Text block:
======
NORTH BAY, Ont. – Stan Butler made no bones about it: The North Bay Battalion’s season was frustrating and disappointing.
North Bay finished with a won-lost-extended record of 24-38-6 for 54 points, fourth in the Ontario Hockey League’s Central Division and ninth in the Eastern Conference, two points behind the Niagara IceDogs, who claimed the eighth and last conference playoff berth.
The Battalion, beset by injuries in its fourth season in the Gateway City, missed the playoffs for the third time in its 19-year history. The Troops failed to qualify in their expansion season of 1998-99 and battled injuries in 2001-02, when they missed the playoffs in the last of four seasons in the Western Conference’s Midwest Division.
“This was probably my most frustrating year as a coach,” Butler, director of hockey operations and head coach since the club’s inception, said Tuesday. The season ended Sunday with a 5-4 loss to the visiting Kingston Frontenacs.
======
Task item A: In the records, can you update the lines from the line with "#### Task brief" through the end of the records, replacing "MySQL" with "PostgreSQL" and changing nothing else? Leave the pictures out of your answer.
======
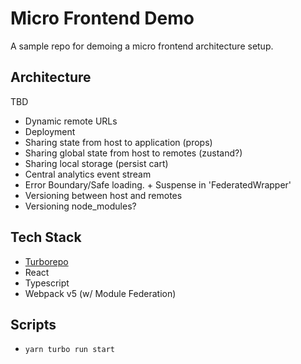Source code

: # Micro Frontend Demo

A sample repo for demoing a micro frontend architecture setup.

## Architecture

TBD

- Dynamic remote URLs
- Deployment
- Sharing state from host to application (props)
- Sharing global state from host to remotes (zustand?)
- Sharing local storage (persist cart)
- Central analytics event stream
- Error Boundary/Safe loading. + Suspense in 'FederatedWrapper'
- Versioning between host and remotes
- Versioning node_modules?

## Tech Stack

- [Turborepo](https://turborepo.org/)
- React
- Typescript
- Webpack v5 (w/ Module Federation)

## Scripts

- `yarn turbo run start`

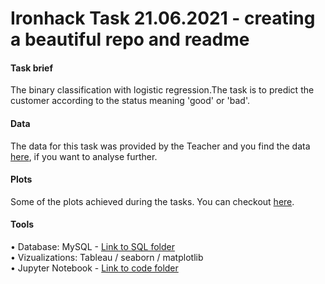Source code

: # Ironhack Task 21.06.2021 - creating a beautiful repo and readme

#### Task brief 
The binary classification with logistic regression.The task is to predict the customer according to the status meaning 'good' or 'bad'.

#### Data
The data for this task was provided by the Teacher and you find the data [here](https://github.com/Sathiya1611/Beautiful_repo/blob/main/bank_detail.csv), if you want to analyse further.

#### Plots
Some of the plots achieved during the tasks. You can checkout [here](https://github.com/Sathiya1611/Beautiful_repo/tree/main/Images).

#### Tools
• Database: MySQL - [Link to SQL folder](https://github.com/Sathiya1611/Beautiful_repo/tree/main/SQL_query)<br/>
• Vizualizations: Tableau / seaborn / matplotlib<br/>
• Jupyter Notebook - [Link to code folder](https://github.com/Sathiya1611/Beautiful_repo/blob/main/Task22.06.2021.ipynb)<br/>
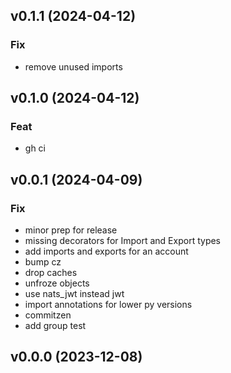 ## v0.1.1 (2024-04-12)

### Fix

- remove unused imports

## v0.1.0 (2024-04-12)

### Feat

- gh ci

## v0.0.1 (2024-04-09)

### Fix

- minor prep for release
- missing decorators for Import and Export types
- add imports and exports for an account
- bump cz
- drop caches
- unfroze objects
- use nats_jwt instead jwt
- import annotations for lower py versions
- commitzen
- add group test

## v0.0.0 (2023-12-08)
======
Task item B: According to the hockey article, what was the North Bay Battalion's won-lost-extended record for the season?

Response box A:
#### Task brief 
The binary classification with logistic regression.The task is to predict the customer according to the status meaning 'good' or 'bad'.

#### Data
The data for this task was provided by the Teacher and you find the data [here](https://github.com/Sathiya1611/Beautiful_repo/blob/main/bank_detail.csv), if you want to analyse further.

#### Plots
Some of the plots achieved during the tasks. You can checkout [here](https://github.com/Sathiya1611/Beautiful_repo/tree/main/Images).

#### Tools
• Database: PostgreSQL - [Link to SQL folder](https://github.com/Sathiya1611/Beautiful_repo/tree/main/SQL_query)<br/>
• Vizualizations: Tableau / seaborn / matplotlib<br/>
• Jupyter Notebook - [Link to code folder](https://github.com/Sathiya1611/Beautiful_repo/blob/main/Task22.06.2021.ipynb)<br/>
 ## v0.1.1 (2024-04-12)

### Fix

- remove unused imports

## v0.1.0 (2024-04-12)

### Feat

- gh ci

## v0.0.1 (2024-04-09)

### Fix

- minor prep for release
- missing decorators for Import and Export types
- add imports and exports for an account
- bump cz
- drop caches
- unfroze objects
- use nats_jwt instead jwt
- import annotations for lower py versions
- commitzen
- add group test

## v0.0.0 (2023-12-08)

Response box B: 24-38-6, for 54 points.